Baby steps. To prime the VR revolution, Google and its software partners have been putting low cost (as "serious" gear goes) $15,000 Go-Pro VR camera rigs in the hands of videographers to shoot high-impact, 360-degree sporting events, "immersive journalism" reports and concert clips that Google's YouTube then posts in special VR zones. Viewers easily access this stuff with low-cost (under $4 to make) Google Cardboard VR glasses, which work when you've inserted a smart phone, hold the thing to your eyes, and turn your head all around, changing the view as you spin.
Samsung, also working with Oculus, has developed a similar but more polished experience. Their headband- slung, comfortable $99 Gear VR goggles boast on-board touch controls and an optional wireless gamepad (both lacking in Cardboard) and likewise put on a show with an installed mobile phone - Samsung only! For demo purposes at CES, the maker upped the wow factor of roller coaster and bumpy boat simulations by strapping testers into a motorized motion chair: yours for a mere $7,000 upgrade.
Until recently, the big money has been betting on Oculus Rift and technically similar HTC Vive to lead the VR revolution. Both boasting high definition goggles with lag-free imaging (running at 90 frames a second), wearers can almost forget they're living in a virtual world - until they feel the tug of the cable linked to the headset's playmate partner, a fairly high end ($900 and up) Windows 10 computer invested with a powerful graphics card. (Sadly, Mac users are not invited to the party.)
Vive and Rift systems also use clever, yet different, remote controls to put your "hands" in the game - to throw a coffee cup at the boss, pistol pop enemies or pilot that emotional liftoff from Mars.
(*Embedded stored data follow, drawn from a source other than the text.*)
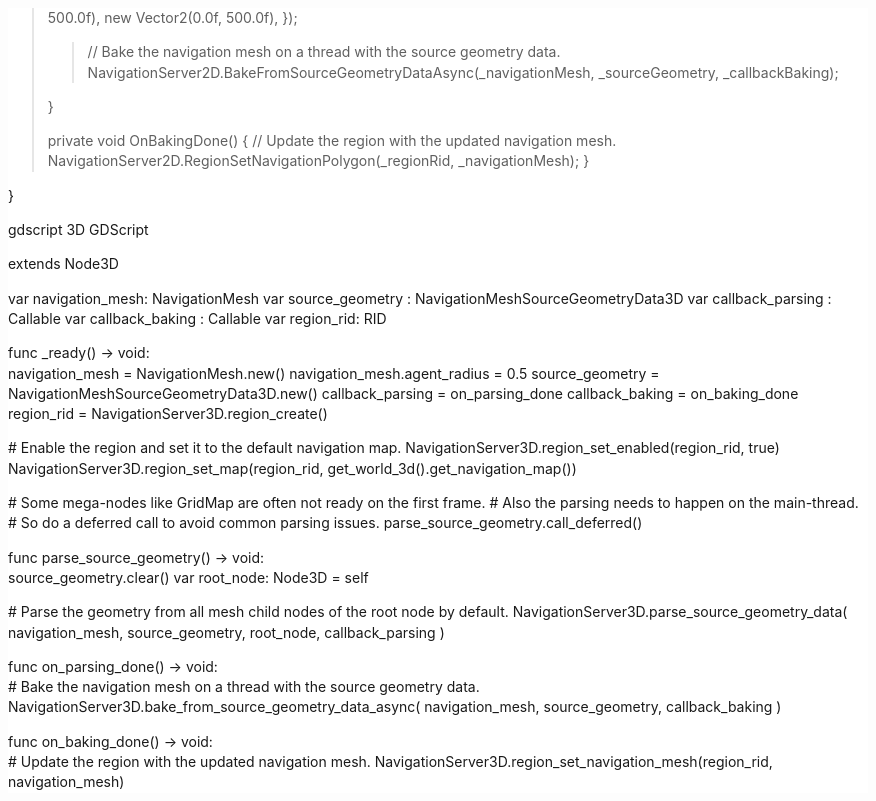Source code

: > 500.0f), new Vector2(0.0f, 500.0f), });
>
> > // Bake the navigation mesh on a thread with the source geometry
> > data.
> > NavigationServer2D.BakeFromSourceGeometryDataAsync(\_navigationMesh,
> > \_sourceGeometry, \_callbackBaking);
>
> }
>
> private void OnBakingDone() { // Update the region with the updated
> navigation mesh.
> NavigationServer2D.RegionSetNavigationPolygon(\_regionRid,
> \_navigationMesh); }

}

gdscript 3D GDScript

extends Node3D

var navigation\_mesh: NavigationMesh var source\_geometry :
NavigationMeshSourceGeometryData3D var callback\_parsing : Callable var
callback\_baking : Callable var region\_rid: RID

func \_ready() -&gt; void:  
navigation\_mesh = NavigationMesh.new() navigation\_mesh.agent\_radius =
0.5 source\_geometry = NavigationMeshSourceGeometryData3D.new()
callback\_parsing = on\_parsing\_done callback\_baking =
on\_baking\_done region\_rid = NavigationServer3D.region\_create()

\# Enable the region and set it to the default navigation map.
NavigationServer3D.region\_set\_enabled(region\_rid, true)
NavigationServer3D.region\_set\_map(region\_rid,
get\_world\_3d().get\_navigation\_map())

\# Some mega-nodes like GridMap are often not ready on the first frame.
\# Also the parsing needs to happen on the main-thread. \# So do a
deferred call to avoid common parsing issues.
parse\_source\_geometry.call\_deferred()

func parse\_source\_geometry() -&gt; void:  
source\_geometry.clear() var root\_node: Node3D = self

\# Parse the geometry from all mesh child nodes of the root node by
default. NavigationServer3D.parse\_source\_geometry\_data(
navigation\_mesh, source\_geometry, root\_node, callback\_parsing )

func on\_parsing\_done() -&gt; void:  
\# Bake the navigation mesh on a thread with the source geometry data.
NavigationServer3D.bake\_from\_source\_geometry\_data\_async(
navigation\_mesh, source\_geometry, callback\_baking )

func on\_baking\_done() -&gt; void:  
\# Update the region with the updated navigation mesh.
NavigationServer3D.region\_set\_navigation\_mesh(region\_rid,
navigation\_mesh)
With two wall-mounted infrared cameras pointing at a gamer, plus another camera built into the headset, this tester found Vive VR best suited for stand-up, move-about antics. Get too close to a wall in your real room and the system superimposes a 3-D grid of wall outlines or shadowy thermal images in your virtual world that warn "keep away." HTC calls the option "chaperone mode."
Profit and loss. So what's wrong with this futuristic picture? Pricing. At CES, Oculus announced the consumer version of Rift will launch March 28 at $599, not including the nifty hand-encircling controllers (coming later) and that oh-so-needed new PC. Vive's hardware bundle will likely cost far more, unless HTC plays the subsidy game to build market share.
All that has lined up Sony to seize the virtual day with PlayStation VR, a rig with lower resolution but equally comfy goggles reportedly launching June 30 at $399 and working in tandem with a PlayStation 4 game system (now $349) already in 36 million homes worldwide.
While the glowing move wand controller that Sony offered for "London Heist" VR testing at CES seemed simplistic, better control devices will be deployed. And to offset its 10 percent lower screen res, PlayStation VR images churn faster at a stutter-free, 120-frames-a-second with a proven system called "re-projection."
Also, most games/programs that HTC and Oculus are bragging about now will also be available for PS VR. "You build with the same Unity or Unreal engine for all three systems," said Owlchemy Labs chief scientist Alex Schwartz.